The Last Judgment is a canonical fresco by the Italian Renaissance master Michelangelo executed on the altar wall of the Sistine Chapel in Vatican City. The work took four years to complete and was done between 1536 and 1541 (preparation of the altar wall began in 1535.) Michelangelo began working on it some twenty years after having finished the Sistine Chapel ceiling. The Last Judgment was commissioned from Michelangelo by Pope Clement VII (1523-1534) shortly before his death. His successor, Paul III Farnese (1534-1549). forced Michelangelo to a rapid execution of this work, the largest single fresco of the century.

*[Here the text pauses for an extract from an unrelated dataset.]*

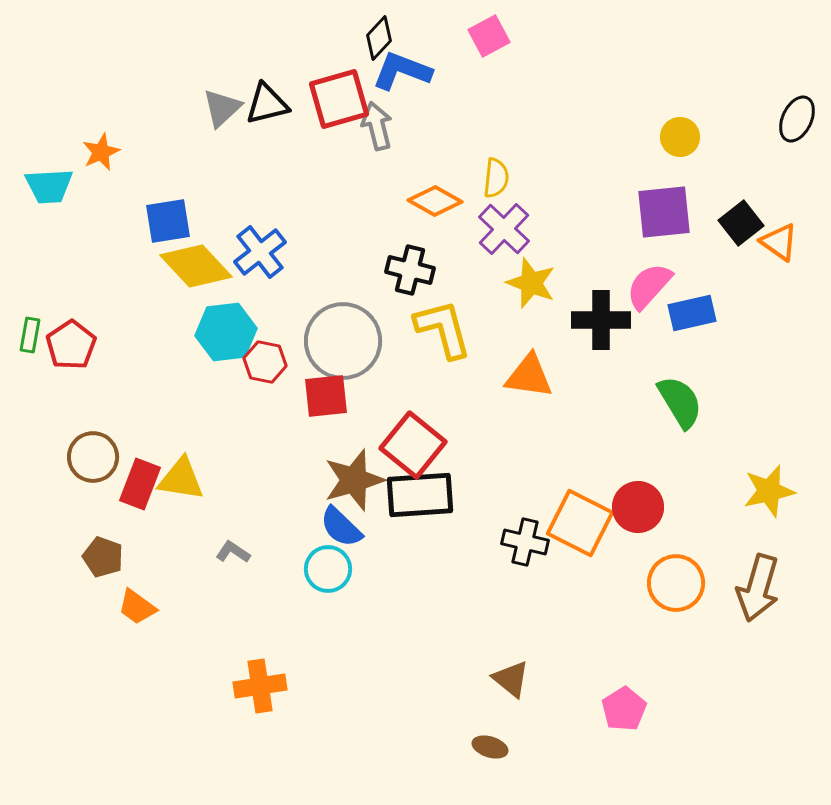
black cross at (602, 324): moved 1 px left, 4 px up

The work is massive and spans the entire wall behind the altar of the Sistine Chapel. It is a depiction of the Second Coming of Christ and the final and eternal judgment by God of all humanity. The souls of humans rise and descend to their fates, as judged by Christ surrounded by prominent saints including Saints Catherine of Alexandria, Peter, Lawrence, Bartholomew, Paul, Peter Simon, Sebastian, John the Baptist, and others.

The first impression we have when faced with the Last Judgment is that of a truly universal event, at the centre of which stands the powerful figure of Christ. His raised right hand compels the figures on the lefthand side, who are trying to ascend, to be plunged down towards Charon and Minos, the Judge of the Underworld; while his left hand is drawing up the chosen people on his right in an irresistible current of strength.

 

Christ and the Virgin - Detail of the Last Judgement

 

Christ and the Virgin - Last Judgement (detail)

 

Last Judgement (detail)

 

Angel with Trumpet

Ascending figures

Angels with Trumpets

Together with the planets and the sun, the saints surround the Judge, confined into vast spacial orbits around Him. For this work Michelangelo did not choose one set point from which it should be viewed. The proportions of the figures and the size of the groups are determined, as in the Middle Ages, by their single absolute importance and not by their relative significance. For this reason each figure preserves its own individuality and both the single figures and the groups need their own background.

The figures who, in the depth of the scene, are rising from their graves could well be part of the prophet Ezechiels vision. Naked skeletons are covered with new flesh, men dead for immemorable lengths of time help each other to rise from the earth.

According to Vasari, the artist gave Minos, the Judge of the Souls, the semblance of the Popes Master of Ceremonies, Biagio da Cesena, who had often complained to the Pope about the nudity of the painted figures. We know that many other figures, as well, are portraits of Michelangelo's contemporaries. The artists self-portrait appears twice: in the flayed skin which Saint Bartholomew is carrying in his left hand, and in the figure in the lower left hand corner, who is looking encouragingly at those rising from their graves.

The fresco was restored along with the Sistine vault between 1980 and 1994 under the supervision of curator of the Vatican Museums Frabrizio Mancinelli.